** Opening INFORMATION SUPPLIED block **

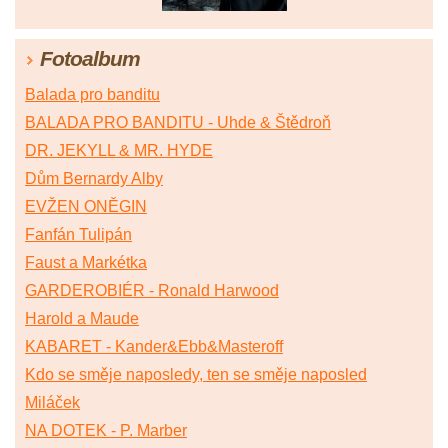
Fotoalbum
Balada pro banditu
BALADA PRO BANDITU - Uhde & Štědroň
DR. JEKYLL & MR. HYDE
Dům Bernardy Alby
EVŽEN ONĚGIN
Fanfán Tulipán
Faust a Markétka
GARDEROBIÉR - Ronald Harwood
Harold a Maude
KABARET - Kander&Ebb&Masteroff
Kdo se směje naposledy, ten se směje naposled
Miláček
NA DOTEK - P. Marber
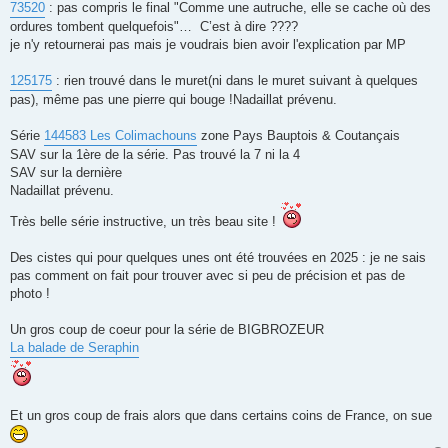
73520
: pas compris le final "Comme une autruche, elle se cache où des
ordures tombent quelquefois"… C’est à dire ????
je n'y retournerai pas mais je voudrais bien avoir l'explication par MP
125175
: rien trouvé dans le muret(ni dans le muret suivant à quelques
pas), même pas une pierre qui bouge !Nadaillat prévenu.
Série
144583 Les Colimachouns
zone Pays Bauptois & Coutançais
SAV sur la 1ère de la série. Pas trouvé la 7 ni la 4
SAV sur la dernière
Nadaillat prévenu.
Très belle série instructive, un très beau site !
Des cistes qui pour quelques unes ont été trouvées en 2025 : je ne sais
pas comment on fait pour trouver avec si peu de précision et pas de
photo !
Un gros coup de coeur pour la série de BIGBROZEUR
La balade de Seraphin
Et un gros coup de frais alors que dans certains coins de France, on sue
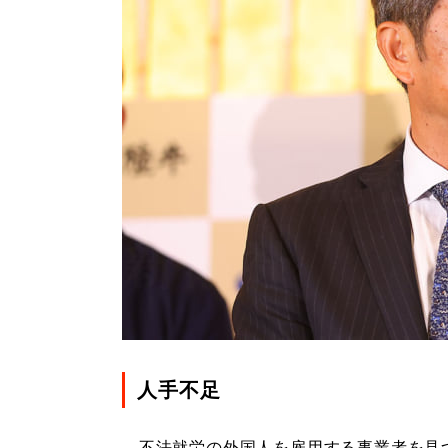
人手不足
不法就労の外国人を雇用する事業者を見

** Closing INFORMATION SUPPLIED block **

TASK STATEMENT: Copy the text of all the records, swapping every "Nadaillat" for "Nadaillac" and changing nothing else. Leave the pictures out.

OUTPUT FOR THIS TASK:
Fotoalbum
Balada pro banditu
BALADA PRO BANDITU - Uhde & Štědroň
DR. JEKYLL & MR. HYDE
Dům Bernardy Alby
EVŽEN ONĚGIN
Fanfán Tulipán
Faust a Markétka
GARDEROBIÉR - Ronald Harwood
Harold a Maude
KABARET - Kander&Ebb&Masteroff
Kdo se směje naposledy, ten se směje naposled
Miláček
NA DOTEK - P. Marber
73520
: pas compris le final "Comme une autruche, elle se cache où des
ordures tombent quelquefois"… C’est à dire ????
je n'y retournerai pas mais je voudrais bien avoir l'explication par MP
125175
: rien trouvé dans le muret(ni dans le muret suivant à quelques
pas), même pas une pierre qui bouge !Nadaillac prévenu.
Série
144583 Les Colimachouns
zone Pays Bauptois & Coutançais
SAV sur la 1ère de la série. Pas trouvé la 7 ni la 4
SAV sur la dernière
Nadaillac prévenu.
Très belle série instructive, un très beau site !
Des cistes qui pour quelques unes ont été trouvées en 2025 : je ne sais
pas comment on fait pour trouver avec si peu de précision et pas de
photo !
Un gros coup de coeur pour la série de BIGBROZEUR
La balade de Seraphin
Et un gros coup de frais alors que dans certains coins de France, on sue
人手不足
不法就労の外国人を雇用する事業者を見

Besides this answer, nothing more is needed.